Sentenza 6906 del 20 marzo 2009: “Una volta affermato che il licenziamento era illegittimo e che il rapporto doveva considerarsi a tempo indeterminato, vi era continuità giuridica del rapporto, e, di conseguenza, il pensionamento non poteva costituire un fatto ostativo alla ripresa del rapporto.”… “L’incompatibilità tra la percezione di un trattamento pensionistico e quella di una retribuzione per lavoro subordinato non costituiva una causa di impossibilità di reintegrazione nel posto di lavoro ma comportava semmai una causa di sospensione dell’erogazione della prestazione pensionistica per il precettore del reddito”.

In sintesi: è principio consolidato che il cd. aliunde perceputm non riguarda qualunque somma che il lavoratore abbia percepito dopo la cessazione del licenziamento dichiarato illegittimo, ma solo quelle collegate al mancato svolgimento della prestazione lavorativa, come le retribuzioni percepite dal lavoratore alle dipendenze di altro datore di lavoro.
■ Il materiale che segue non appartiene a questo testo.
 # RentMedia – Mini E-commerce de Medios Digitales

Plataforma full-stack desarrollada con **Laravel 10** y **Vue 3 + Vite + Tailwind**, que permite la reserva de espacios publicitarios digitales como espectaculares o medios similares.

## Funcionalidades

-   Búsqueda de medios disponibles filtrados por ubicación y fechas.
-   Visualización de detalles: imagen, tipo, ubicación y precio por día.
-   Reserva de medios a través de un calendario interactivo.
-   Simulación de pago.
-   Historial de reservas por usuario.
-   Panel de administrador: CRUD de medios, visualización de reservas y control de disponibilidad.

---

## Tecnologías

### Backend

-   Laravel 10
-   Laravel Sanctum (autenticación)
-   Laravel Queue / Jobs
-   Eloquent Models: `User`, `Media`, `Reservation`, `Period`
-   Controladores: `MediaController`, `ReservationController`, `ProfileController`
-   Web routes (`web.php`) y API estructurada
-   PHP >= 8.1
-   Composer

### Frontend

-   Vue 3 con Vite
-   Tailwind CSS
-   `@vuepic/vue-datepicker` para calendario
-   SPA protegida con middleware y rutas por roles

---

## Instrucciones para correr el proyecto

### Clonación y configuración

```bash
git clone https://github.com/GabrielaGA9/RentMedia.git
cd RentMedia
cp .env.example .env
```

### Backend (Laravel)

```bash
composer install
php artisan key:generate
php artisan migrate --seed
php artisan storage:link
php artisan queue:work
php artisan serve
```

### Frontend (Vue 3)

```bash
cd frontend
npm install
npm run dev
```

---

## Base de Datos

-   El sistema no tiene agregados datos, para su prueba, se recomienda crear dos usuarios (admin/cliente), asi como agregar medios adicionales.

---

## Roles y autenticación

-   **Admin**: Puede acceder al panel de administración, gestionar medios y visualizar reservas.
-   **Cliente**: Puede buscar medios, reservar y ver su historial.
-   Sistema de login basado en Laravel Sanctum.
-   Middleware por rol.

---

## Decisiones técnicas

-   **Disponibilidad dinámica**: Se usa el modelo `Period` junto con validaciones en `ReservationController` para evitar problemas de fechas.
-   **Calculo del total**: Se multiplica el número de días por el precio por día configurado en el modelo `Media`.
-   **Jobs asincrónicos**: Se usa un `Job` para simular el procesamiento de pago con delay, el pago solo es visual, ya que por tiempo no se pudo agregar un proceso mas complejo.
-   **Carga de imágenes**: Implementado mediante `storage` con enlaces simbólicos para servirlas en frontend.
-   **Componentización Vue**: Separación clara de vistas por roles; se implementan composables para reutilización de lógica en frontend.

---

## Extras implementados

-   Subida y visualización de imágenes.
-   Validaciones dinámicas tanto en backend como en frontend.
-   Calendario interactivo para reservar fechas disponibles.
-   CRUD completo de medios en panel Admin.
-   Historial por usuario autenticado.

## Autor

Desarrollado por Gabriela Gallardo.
Restano, dunque, escluse dalla regola della ‘compensatio lucro cum damno le somme percepite dal lavoratore a titolo di trattamento previdenziale (pensione, indennità di mobilità o trattamento CIGS).

Se così non fosse, si arriverebbe all’assurdo che la comunità, attraverso l’istituto previdenziale, debba pagare una parte delle conseguenze dell’illecito comportamento di un datore di lavoro.